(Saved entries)
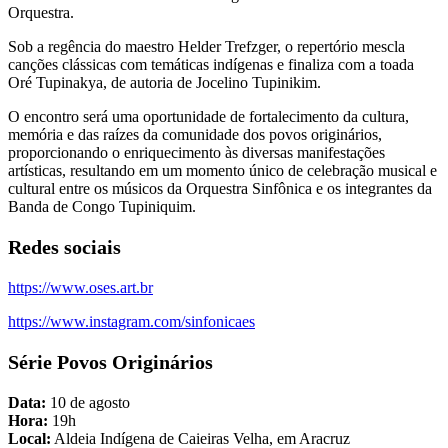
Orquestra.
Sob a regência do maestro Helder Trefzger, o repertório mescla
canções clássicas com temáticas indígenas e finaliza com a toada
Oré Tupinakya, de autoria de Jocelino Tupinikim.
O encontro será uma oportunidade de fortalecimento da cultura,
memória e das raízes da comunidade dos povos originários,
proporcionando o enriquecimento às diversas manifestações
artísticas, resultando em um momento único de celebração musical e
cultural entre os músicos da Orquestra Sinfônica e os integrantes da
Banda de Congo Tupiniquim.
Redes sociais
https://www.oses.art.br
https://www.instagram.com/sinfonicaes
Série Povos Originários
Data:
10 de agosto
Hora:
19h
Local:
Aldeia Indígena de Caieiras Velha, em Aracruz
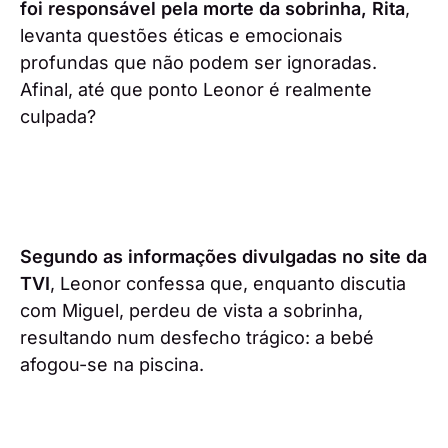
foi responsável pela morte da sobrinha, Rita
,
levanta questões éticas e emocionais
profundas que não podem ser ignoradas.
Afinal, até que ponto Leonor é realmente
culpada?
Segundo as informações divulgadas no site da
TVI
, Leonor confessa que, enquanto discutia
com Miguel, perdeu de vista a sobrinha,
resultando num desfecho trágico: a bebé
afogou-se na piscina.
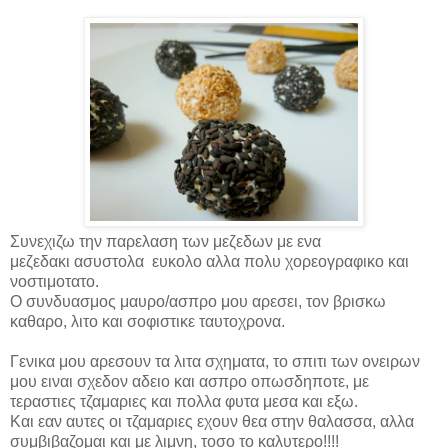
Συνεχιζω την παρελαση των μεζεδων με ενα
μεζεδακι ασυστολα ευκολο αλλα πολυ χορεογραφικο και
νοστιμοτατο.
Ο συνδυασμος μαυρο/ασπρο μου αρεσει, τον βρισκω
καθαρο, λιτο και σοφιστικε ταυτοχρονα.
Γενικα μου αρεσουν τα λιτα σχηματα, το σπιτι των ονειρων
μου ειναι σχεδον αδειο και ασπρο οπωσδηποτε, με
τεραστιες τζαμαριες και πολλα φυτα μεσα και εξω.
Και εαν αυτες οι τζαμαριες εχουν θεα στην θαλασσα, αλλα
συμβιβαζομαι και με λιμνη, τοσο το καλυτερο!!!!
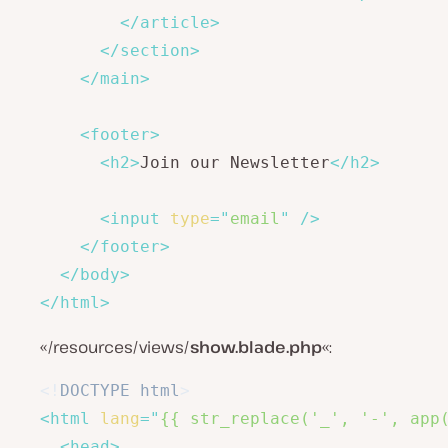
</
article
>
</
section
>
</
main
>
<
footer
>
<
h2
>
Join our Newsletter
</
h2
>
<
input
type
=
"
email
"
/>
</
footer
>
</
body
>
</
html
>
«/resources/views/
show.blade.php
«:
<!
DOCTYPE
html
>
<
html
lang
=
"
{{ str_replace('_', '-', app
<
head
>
...
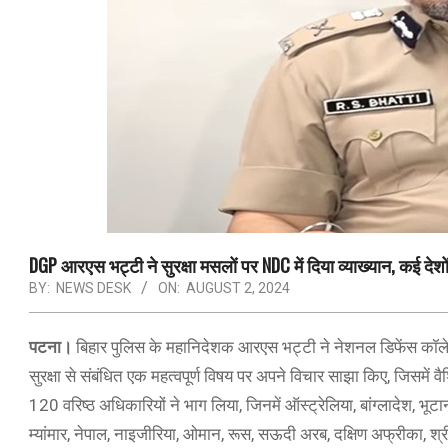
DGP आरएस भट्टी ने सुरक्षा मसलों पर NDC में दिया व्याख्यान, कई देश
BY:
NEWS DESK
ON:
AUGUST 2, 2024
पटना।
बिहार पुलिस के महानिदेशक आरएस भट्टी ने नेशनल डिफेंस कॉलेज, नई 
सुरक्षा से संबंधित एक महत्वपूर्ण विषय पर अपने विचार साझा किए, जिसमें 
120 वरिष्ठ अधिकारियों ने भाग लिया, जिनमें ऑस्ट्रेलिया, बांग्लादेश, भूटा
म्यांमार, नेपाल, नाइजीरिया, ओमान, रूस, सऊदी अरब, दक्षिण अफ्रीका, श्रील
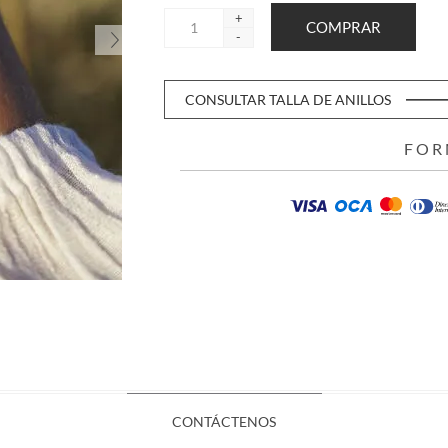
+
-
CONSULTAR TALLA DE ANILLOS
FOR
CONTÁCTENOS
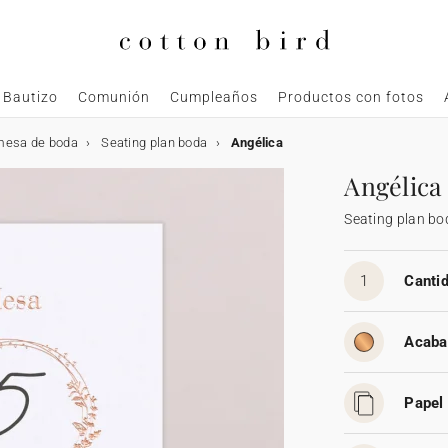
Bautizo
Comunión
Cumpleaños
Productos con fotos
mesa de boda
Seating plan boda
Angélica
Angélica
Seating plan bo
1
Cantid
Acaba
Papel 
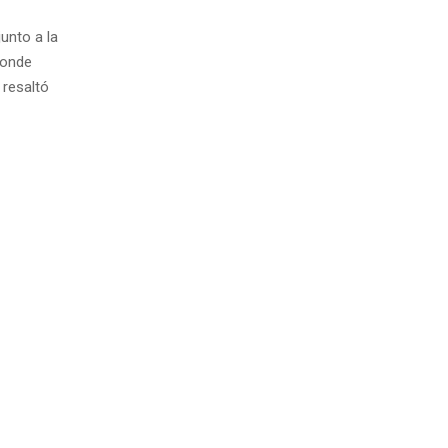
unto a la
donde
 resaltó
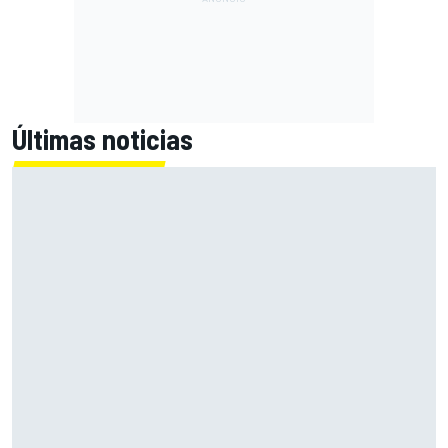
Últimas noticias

WHAT YOU HAVE TO DO:
Find every line in the records above that holds the word "Orquestra", and copy each one.

RESULT OF THIS EXERCISE:
Orquestra.
cultural entre os músicos da Orquestra Sinfônica e os integrantes da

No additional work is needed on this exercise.